Exercise details: Please revise the Fast-LLM benchmarking text, starting with "Pretraining large language" and going on through "document the results.", so that "identical" becomes "matching".

[doc] Benchmark Fast-LLM Pretraining Throughput Against Contemporary Frameworks

[tscholak]

🧐 Problem Description

Fast-LLM aims to be a competitive pretraining framework for large-scale language models. To understand its performance relative to other contemporary frameworks, we need a comprehensive and reproducible benchmarking effort.

Pretraining large language models, particularly with decoder-only architectures, is computationally intensive and requires frameworks optimized for scalability and efficiency. Comparing Fast-LLM with leading pretraining frameworks will provide insights into its strengths, areas for improvement, and best practices for users.

Frameworks like NVIDIA Megatron-LM, MosaicML Composer, Hugging Face Nanotron, Levanter, and Colossal-AI offer distinct advantages in this domain. To make the comparison fair and actionable, we must benchmark these frameworks under identical conditions and clearly document the results.

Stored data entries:
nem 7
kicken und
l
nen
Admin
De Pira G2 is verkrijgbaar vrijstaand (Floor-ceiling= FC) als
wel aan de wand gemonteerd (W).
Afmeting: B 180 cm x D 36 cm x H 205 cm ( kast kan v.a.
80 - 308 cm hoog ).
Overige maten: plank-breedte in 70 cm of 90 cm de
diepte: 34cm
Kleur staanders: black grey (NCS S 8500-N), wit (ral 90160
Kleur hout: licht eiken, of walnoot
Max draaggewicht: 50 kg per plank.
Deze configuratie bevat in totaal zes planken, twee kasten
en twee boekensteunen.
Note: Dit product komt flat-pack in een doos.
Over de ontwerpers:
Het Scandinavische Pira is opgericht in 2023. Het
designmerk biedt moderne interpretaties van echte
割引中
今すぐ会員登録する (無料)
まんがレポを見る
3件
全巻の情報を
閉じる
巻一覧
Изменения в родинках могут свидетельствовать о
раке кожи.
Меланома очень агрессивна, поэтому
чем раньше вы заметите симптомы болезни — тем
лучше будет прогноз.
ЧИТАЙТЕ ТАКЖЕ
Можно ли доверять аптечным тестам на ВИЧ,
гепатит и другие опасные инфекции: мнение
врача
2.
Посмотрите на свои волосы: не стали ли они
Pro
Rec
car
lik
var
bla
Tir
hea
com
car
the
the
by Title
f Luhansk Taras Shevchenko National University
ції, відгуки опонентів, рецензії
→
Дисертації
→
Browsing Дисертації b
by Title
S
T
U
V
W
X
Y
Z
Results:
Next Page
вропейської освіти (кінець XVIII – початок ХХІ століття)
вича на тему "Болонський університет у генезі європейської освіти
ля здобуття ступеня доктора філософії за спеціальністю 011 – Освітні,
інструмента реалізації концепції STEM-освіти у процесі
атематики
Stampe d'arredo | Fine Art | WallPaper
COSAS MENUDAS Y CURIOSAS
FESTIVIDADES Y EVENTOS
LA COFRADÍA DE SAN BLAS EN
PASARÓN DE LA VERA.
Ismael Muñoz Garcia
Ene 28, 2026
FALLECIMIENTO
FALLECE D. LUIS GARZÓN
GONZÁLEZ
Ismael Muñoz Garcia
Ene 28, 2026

==

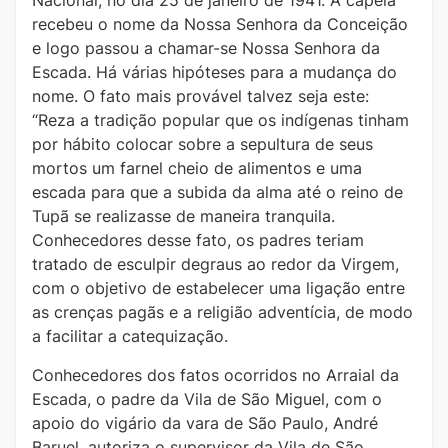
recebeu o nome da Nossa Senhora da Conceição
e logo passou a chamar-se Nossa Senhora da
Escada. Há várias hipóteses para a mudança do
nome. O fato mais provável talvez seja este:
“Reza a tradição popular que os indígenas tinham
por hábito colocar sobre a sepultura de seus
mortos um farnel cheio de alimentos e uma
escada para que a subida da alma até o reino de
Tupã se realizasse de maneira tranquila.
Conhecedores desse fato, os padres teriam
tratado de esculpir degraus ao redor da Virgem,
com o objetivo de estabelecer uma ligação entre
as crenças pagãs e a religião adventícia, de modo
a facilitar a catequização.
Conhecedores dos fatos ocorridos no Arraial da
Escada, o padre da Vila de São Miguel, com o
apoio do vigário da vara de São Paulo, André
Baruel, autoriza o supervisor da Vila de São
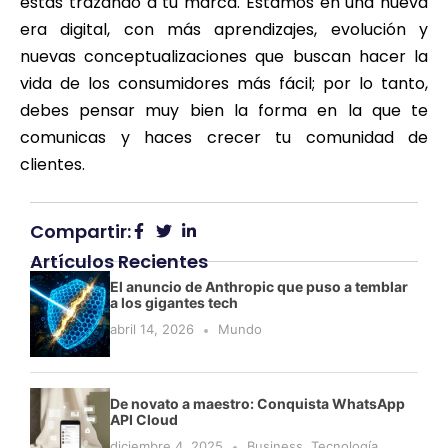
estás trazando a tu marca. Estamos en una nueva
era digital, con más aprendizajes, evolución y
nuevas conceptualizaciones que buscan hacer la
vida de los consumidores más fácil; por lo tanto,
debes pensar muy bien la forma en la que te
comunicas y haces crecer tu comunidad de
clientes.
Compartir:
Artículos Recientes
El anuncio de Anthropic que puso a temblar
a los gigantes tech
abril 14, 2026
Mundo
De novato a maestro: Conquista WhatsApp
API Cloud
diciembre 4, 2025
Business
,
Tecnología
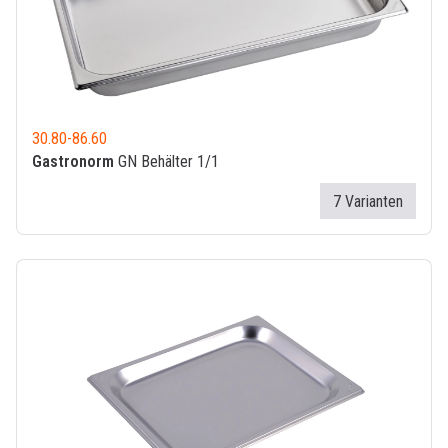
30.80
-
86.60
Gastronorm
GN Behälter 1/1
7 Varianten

Result of this exercise:
Pretraining large language models, particularly with decoder-only architectures, is computationally intensive and requires frameworks optimized for scalability and efficiency. Comparing Fast-LLM with leading pretraining frameworks will provide insights into its strengths, areas for improvement, and best practices for users.

Frameworks like NVIDIA Megatron-LM, MosaicML Composer, Hugging Face Nanotron, Levanter, and Colossal-AI offer distinct advantages in this domain. To make the comparison fair and actionable, we must benchmark these frameworks under matching conditions and clearly document the results.